- Directions -
• 1. Name the teacher model and the data sources that the OpenMMReasoner overview gives for its SFT recipe.
• 2. From the OpenMMReasoner overview, quote word for word the passage starting at "OpenMMReasoner: Pushing the" and ending at "axis for improvement.".

Extract Start Marker

OpenMMReasoner: Pushing the Frontiers for Multimodal Reasoning with an Open and General Recipe

Overview

Our contributions are threefold:

(1) Comprehensive Data Curation Insights.
We present the first systematic study on curating high-quality SFT and RL data for multimodal reasoning, supported by extensive and rigorous experiments across diverse modalities and reasoning types. We found that scaling data diversity is a critical factor for curating high-quality datasets. While diversity in data sources is important, diversity in answers represents an additional essential axis for improvement.

(2) A Strong SFT Recipe for Reasoning.
We present a robust and reproducible SFT recipe that effectively equips LMMs with strong reasoning capabilities. Our approach incorporates step-by-step validation and offers practical insights for scaling a high-quality data pipeline focused on reasoning. By carefully selecting an appropriate teacher model (Qwen3-VL-235B-Instruct) for rejection sampling with ×8 answer diversification, and incorporating cross-domain data sources (MMR1 for image-based math and MiroMind-M1 for text-based math), we construct an 874k-sample cold-start dataset that exhibits both high diversity and quality, forming a solid reasoning foundation for subsequent RL.

Extract End Marker
Information supplied Start Marker

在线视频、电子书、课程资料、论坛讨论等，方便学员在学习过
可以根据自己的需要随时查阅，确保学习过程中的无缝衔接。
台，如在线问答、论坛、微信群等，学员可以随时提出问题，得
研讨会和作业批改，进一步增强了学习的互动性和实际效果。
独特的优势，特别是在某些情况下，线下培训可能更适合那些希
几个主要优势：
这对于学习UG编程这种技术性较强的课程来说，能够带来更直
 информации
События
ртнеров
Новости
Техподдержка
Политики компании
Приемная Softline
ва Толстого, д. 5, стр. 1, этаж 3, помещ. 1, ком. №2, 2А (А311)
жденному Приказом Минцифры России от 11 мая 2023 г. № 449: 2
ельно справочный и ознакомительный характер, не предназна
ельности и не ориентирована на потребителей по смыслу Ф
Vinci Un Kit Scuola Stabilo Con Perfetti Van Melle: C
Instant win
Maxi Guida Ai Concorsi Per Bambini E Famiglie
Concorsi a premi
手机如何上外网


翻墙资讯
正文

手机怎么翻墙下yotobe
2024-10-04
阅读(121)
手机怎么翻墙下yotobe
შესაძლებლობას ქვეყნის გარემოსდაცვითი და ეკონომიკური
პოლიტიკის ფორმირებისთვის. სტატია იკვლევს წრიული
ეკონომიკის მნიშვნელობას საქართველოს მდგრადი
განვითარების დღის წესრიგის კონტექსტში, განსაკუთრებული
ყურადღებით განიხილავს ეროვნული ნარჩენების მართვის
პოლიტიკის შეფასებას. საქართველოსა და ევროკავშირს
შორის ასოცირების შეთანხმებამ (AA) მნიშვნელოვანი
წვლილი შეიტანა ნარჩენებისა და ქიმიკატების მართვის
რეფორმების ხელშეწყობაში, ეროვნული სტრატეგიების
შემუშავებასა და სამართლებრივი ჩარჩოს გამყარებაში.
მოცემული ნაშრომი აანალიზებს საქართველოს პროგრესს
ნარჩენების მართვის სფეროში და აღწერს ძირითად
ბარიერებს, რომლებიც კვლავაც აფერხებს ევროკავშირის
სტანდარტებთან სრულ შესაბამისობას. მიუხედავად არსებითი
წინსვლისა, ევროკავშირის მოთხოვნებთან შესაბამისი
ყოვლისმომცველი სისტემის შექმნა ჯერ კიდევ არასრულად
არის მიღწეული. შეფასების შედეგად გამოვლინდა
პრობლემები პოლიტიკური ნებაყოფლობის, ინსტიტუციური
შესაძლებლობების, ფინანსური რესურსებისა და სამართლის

Information supplied End Marker

- List of solutions -
• 1.
- Qwen3-VL-235B-Instruct (teacher model)
- MMR1 (image-based math)
- MiroMind-M1 (text-based math)

• 2.
OpenMMReasoner: Pushing the Frontiers for Multimodal Reasoning with an Open and General Recipe

Overview

Our contributions are threefold:

(1) Comprehensive Data Curation Insights.
We present the first systematic study on curating high-quality SFT and RL data for multimodal reasoning, supported by extensive and rigorous experiments across diverse modalities and reasoning types. We found that scaling data diversity is a critical factor for curating high-quality datasets. While diversity in data sources is important, diversity in answers represents an additional essential axis for improvement.